I just finished teaching a course on Jane Austen that focused on Pride and Prejudice in honor of the novel’s 200th anniversary. The class consisted of 12 women and a man, which is perhaps not surprising: Mark Twain set the tone early in the 20th century, when he dismissed Austen as having no interest for a masculine reader. She only began to garner real respect from the male academic establishment when critics F. R. Leavis and Lionel Trilling championed her in the middle of the 20th century. Trilling argued that there were two Austens: the trivial one and the serious one. One appealed to Janeites; the other, to Austenites, as one might term this division.

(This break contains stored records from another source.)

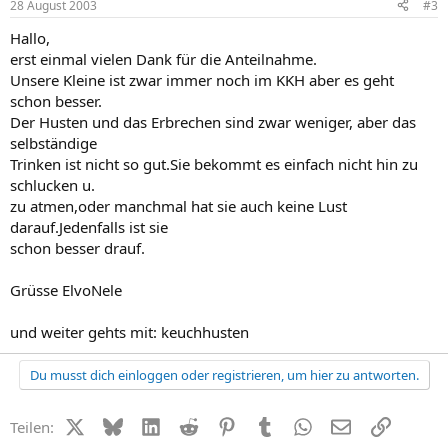
28 August 2003
#3
Hallo,
erst einmal vielen Dank für die Anteilnahme.
Unsere Kleine ist zwar immer noch im KKH aber es geht
schon besser.
Der Husten und das Erbrechen sind zwar weniger, aber das
selbständige
Trinken ist nicht so gut.Sie bekommt es einfach nicht hin zu
schlucken u.
zu atmen,oder manchmal hat sie auch keine Lust
darauf.Jedenfalls ist sie
schon besser drauf.
Grüsse ElvoNele
und weiter gehts mit: keuchhusten
Du musst dich einloggen oder registrieren, um hier zu antworten.
X (Twitter)
Bluesky
LinkedIn
Reddit
Pinterest
Tumblr
WhatsApp
E-Mail
Link
Teilen:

My class straddled the divide. The students came from a range of academic majors—from biology to digital media—and were all high achievers. They could analyze the role of nature versus nurture, the complications of class hierarchy, and the function and limitations of social rituals in Austen’s world as these related to our own. They were also attuned to the novel’s potent romantic element. They could move easily from a discussion of whether Austen was a Kantian to what sort of scones she might have liked. The Regency gowns, tea parties, visits, and balls also appealed to them.

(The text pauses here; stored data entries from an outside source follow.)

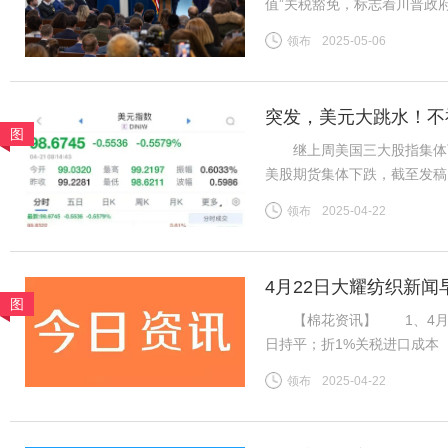
值”关税豁免，标志着川普政
于今年2月签署的行政命令，
领布
2025-05-06
包裹积压的混乱局面而推迟实
突发，美元大跳水！不
图
继上周美国三大股指集体下
美股期货集体下跌，截至发稿，道
指数期货下跌0.90%。 北
领布
2025-04-22
2022年4月以来首次。截至
4月22日大耀纺织新闻
图
【棉花资讯】 1、4月21日
日持平；折1%关税进口成本（
杂费）13985元/吨；国内31
领布
2025-04-22
棉山东到厂价3128B级14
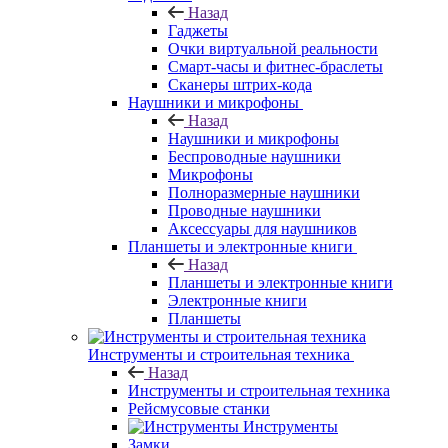
Назад
Гаджеты
Очки виртуальной реальности
Смарт-часы и фитнес-браслеты
Сканеры штрих-кода
Наушники и микрофоны
Назад
Наушники и микрофоны
Беспроводные наушники
Микрофоны
Полноразмерные наушники
Проводные наушники
Аксессуары для наушников
Планшеты и электронные книги
Назад
Планшеты и электронные книги
Электронные книги
Планшеты
Инструменты и строительная техника
Назад
Инструменты и строительная техника
Рейсмусовые станки
Инструменты
Замки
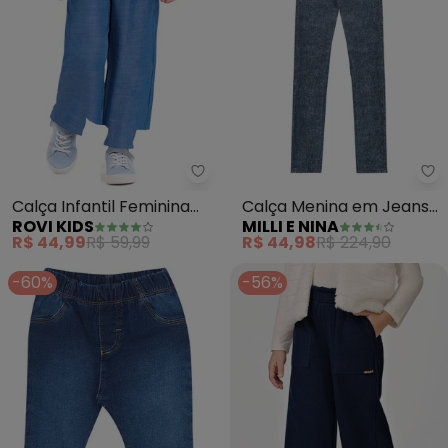
Rovi Kids - Calça Infantil Femini
Mi
Calça Infantil Feminina
Calça Menina em Jeans
ROVI KIDS
MILLI E NINA
Wide Leg (Azul)
Trancoso (Azul)
R$ 44,99
R$ 59,99
R$ 44,98
R$ 224,90
-60%
-56%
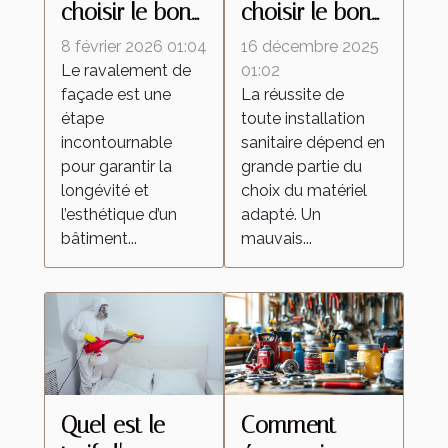
choisir le bon
choisir le bon
type de
matériel pour
8 février 2026 01:04
16 décembre 2025
ravalement
vos
Le ravalement de
01:02
façade est une
La réussite de
pour votre
installations
étape
toute installation
façade ?
sanitaires ?
incontournable
sanitaire dépend en
pour garantir la
grande partie du
longévité et
choix du matériel
l’esthétique d’un
adapté. Un
bâtiment...
mauvais...
Quel est le
Comment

Moreover, they all had one overwhelming desire: they wanted to find Mr. Darcy (or, as the case may be, Ms. Darcy). They wanted to find “true” love. Of course, this ultimate Janeite aspiration if also the ultimate Austenite one: to forge intimacy without losing one’s sense of self, to overcome prejudice and see beyond superficial defects of appearance, to help another become better and to improve oneself in the process. These are not trivial aspirations. They are fundamental to a good life.